In its financial results for the year ended 29 February 2024 (FY24), Capitec said it was able to grow its active client base to 22.0 million (2023: 19.9 million).
The active client base comprised 36% of South Africa’s total population (FY23:33%)
However, when only considering fully banked clients, who perform more transactions and thus contribute more to income, this number increased from 6.9 million in FY23 to 7.8 million in FY24.
Looking at the group’s financials, it said that its strategy to diversify its income streams and grow quality clients produced double-digit growth.
Non-interest income made a major contribution to the 16% growth in headline earnings (R10.5 billion) in FY24 and increased to 72% of income from operations after credit impairments (2023: 66%).
Net interest income grew by 13% to R14.9 billion.
The growth is attributable to the 425 basis points increase in the repo rate in the 2023 and 2024 financial years, an increase in the proportion of the gross loan book that comprised variable interest rate-linked balances, and the growth in the cash and financial investment portfolio.
However, the net credit impairment charge on gross loans and advances increased by 37% to R8.4 billion (2023: R6.1 billion).
Like many other banks in South Africa, Capitec saw an annualised increase in its credit loss rate from 8.0% in FY23 to 10.1% in FY24.
However, the H1 2024 annualised credit loss ratio of 11.0% improved to 9.2% in H2 2024.
“For the past two years, we have been building a higher-quality loan book that will perform better than the older tranches of businesses that have migrated through stages 2 and 3 and into default during the 2023 and 2024 financial years,” said Capitec.
“In November 2021, we relaxed credit granting criteria for certain pockets of clients that had begun showing recovery after the COVID-19 pandemic. This led to book growth, particularly in the access facility book.
“Due to the impact of the negative economic conditions after February 2022, when the war in Ukraine began, we started tightening credit granting criteria in June 2022 and continued to do so for the remainder of the 2023 financial year.”
The group’s credit granting criteria for all retail products were tightened further during FY24, with income-to-instalment criteria made much stricter and the average term offered decreased.
Despite the rise in credit impairments, headline earnings grew to R10.6 billion from R9.2 billion, the restated figure.
Headline earnings for the six months ended H2 2024 grew by 25% to R5.9 billion, compared to R4.7 billion for the six months ended H1 2024.
Net transaction and commission income grew 29% year-on-year to R14.8 billion (2023: R11.5 billion) and contributed R675 million after tax to the R1.2 billion increase in headline earnings for H2 2024 compared to H1 2024.
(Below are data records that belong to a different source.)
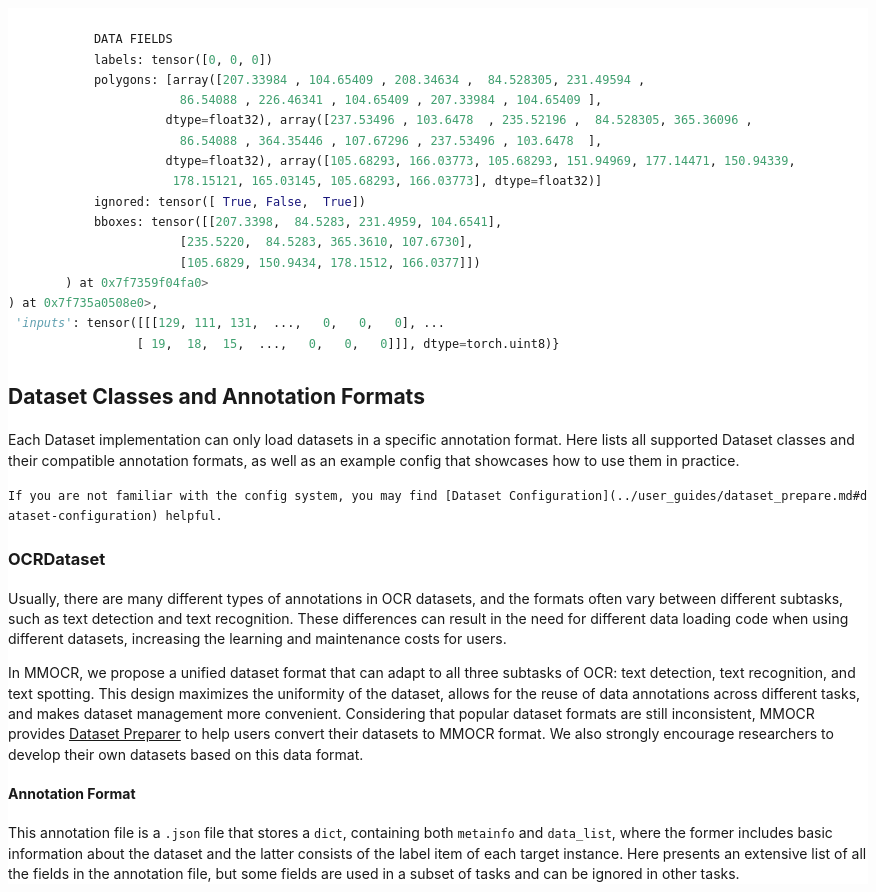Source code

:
 ```python

            DATA FIELDS
            labels: tensor([0, 0, 0])
            polygons: [array([207.33984 , 104.65409 , 208.34634 ,  84.528305, 231.49594 ,
                        86.54088 , 226.46341 , 104.65409 , 207.33984 , 104.65409 ],
                      dtype=float32), array([237.53496 , 103.6478  , 235.52196 ,  84.528305, 365.36096 ,
                        86.54088 , 364.35446 , 107.67296 , 237.53496 , 103.6478  ],
                      dtype=float32), array([105.68293, 166.03773, 105.68293, 151.94969, 177.14471, 150.94339,
                       178.15121, 165.03145, 105.68293, 166.03773], dtype=float32)]
            ignored: tensor([ True, False,  True])
            bboxes: tensor([[207.3398,  84.5283, 231.4959, 104.6541],
                        [235.5220,  84.5283, 365.3610, 107.6730],
                        [105.6829, 150.9434, 178.1512, 166.0377]])
        ) at 0x7f7359f04fa0>
) at 0x7f735a0508e0>,
 'inputs': tensor([[[129, 111, 131,  ...,   0,   0,   0], ...
                  [ 19,  18,  15,  ...,   0,   0,   0]]], dtype=torch.uint8)}
```

## Dataset Classes and Annotation Formats

Each Dataset implementation can only load datasets in a specific annotation format. Here lists all supported Dataset classes and their compatible annotation formats, as well as an example config that showcases how to use them in practice.

```{note}
If you are not familiar with the config system, you may find [Dataset Configuration](../user_guides/dataset_prepare.md#dataset-configuration) helpful.
```

### OCRDataset

Usually, there are many different types of annotations in OCR datasets, and the formats often vary between different subtasks, such as text detection and text recognition. These differences can result in the need for different data loading code when using different datasets, increasing the learning and maintenance costs for users.

In MMOCR, we propose a unified dataset format that can adapt to all three subtasks of OCR: text detection, text recognition, and text spotting. This design maximizes the uniformity of the dataset, allows for the reuse of data annotations across different tasks, and makes dataset management more convenient. Considering that popular dataset formats are still inconsistent, MMOCR provides [Dataset Preparer](../user_guides/data_prepare/dataset_preparer.md) to help users convert their datasets to MMOCR format. We also strongly encourage researchers to develop their own datasets based on this data format.

#### Annotation Format

This annotation file is a `.json` file that stores a `dict`, containing both `metainfo` and `data_list`, where the former includes basic information about the dataset and the latter consists of the label item of each target instance. Here presents an extensive list of all the fields in the annotation file, but some fields are used in a subset of tasks and can be ignored in other tasks.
Income from Value-Added-Services added 52% of the increase in group increase in group transaction and commission income after tax from H1 2024 to H2 2024 as these services were rapidly adopted by our clients.
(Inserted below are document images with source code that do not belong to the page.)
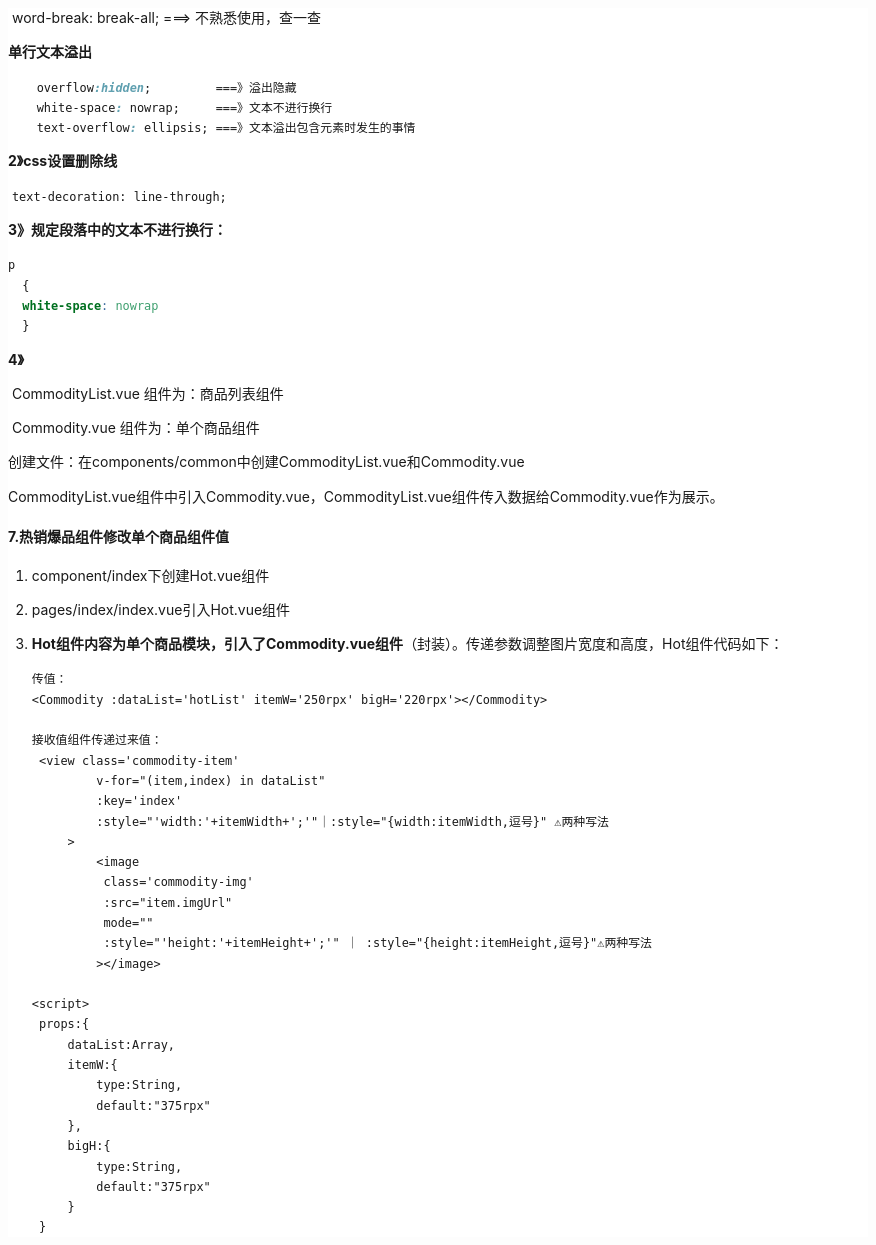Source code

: ​      word-break: break-all; ===> 不熟悉使用，查一查

**单行文本溢出**

```css
    overflow:hidden;   		 ===》溢出隐藏
	white-space: nowrap;     ===》文本不进行换行
	text-overflow: ellipsis; ===》文本溢出包含元素时发生的事情
```

**2》css设置删除线**

​     `text-decoration: line-through;`

**3》规定段落中的文本不进行换行：**

```css
p
  {
  white-space: nowrap
  }
```

**4》**

​		 CommodityList.vue 组件为：商品列表组件

​	 	Commodity.vue  组件为：单个商品组件

​        创建文件：在components/common中创建CommodityList.vue和Commodity.vue

​        CommodityList.vue组件中引入Commodity.vue，CommodityList.vue组件传入数据给Commodity.vue作为展示。



#### 7.热销爆品组件修改单个商品组件值

1. component/index下创建Hot.vue组件

2. pages/index/index.vue引入Hot.vue组件

3. **Hot组件内容为单个商品模块，引入了Commodity.vue组件**（封装）。传递参数调整图片宽度和高度，Hot组件代码如下：

   ```vue
   传值：
   <Commodity :dataList='hotList' itemW='250rpx' bigH='220rpx'></Commodity>
   
   接收值组件传递过来值：
   	<view class='commodity-item' 
   			v-for="(item,index) in dataList"
   			:key='index'
   			:style="'width:'+itemWidth+';'"｜:style="{width:itemWidth,逗号}" ⚠️两种写法
   		>
   			<image 
   			 class='commodity-img' 
   			 :src="item.imgUrl"
   			 mode=""
   			 :style="'height:'+itemHeight+';'" ｜ :style="{height:itemHeight,逗号}"⚠️两种写法
   			></image>
       
   <script>
   	props:{
   		dataList:Array,
   		itemW:{
   			type:String,
   			default:"375rpx"
   		},
   		bigH:{
   			type:String,
   			default:"375rpx"
   		}
   	}
   ```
“Digital and POS transactions grew by 27% due to client behaviour that continued to shift away from branch and cash transacting to the digital and card-based payment channels,” said the group.
The net insurance result grew 18% to R3.2 billion from R2.7 billion in FY23.
The board approved a final gross dividend of 3,345 cents per ordinary share (2023: 2,800 cents), bringing the total dividend for the 2024 financial year to 4,875 cents per share (2023: 4,200 cents).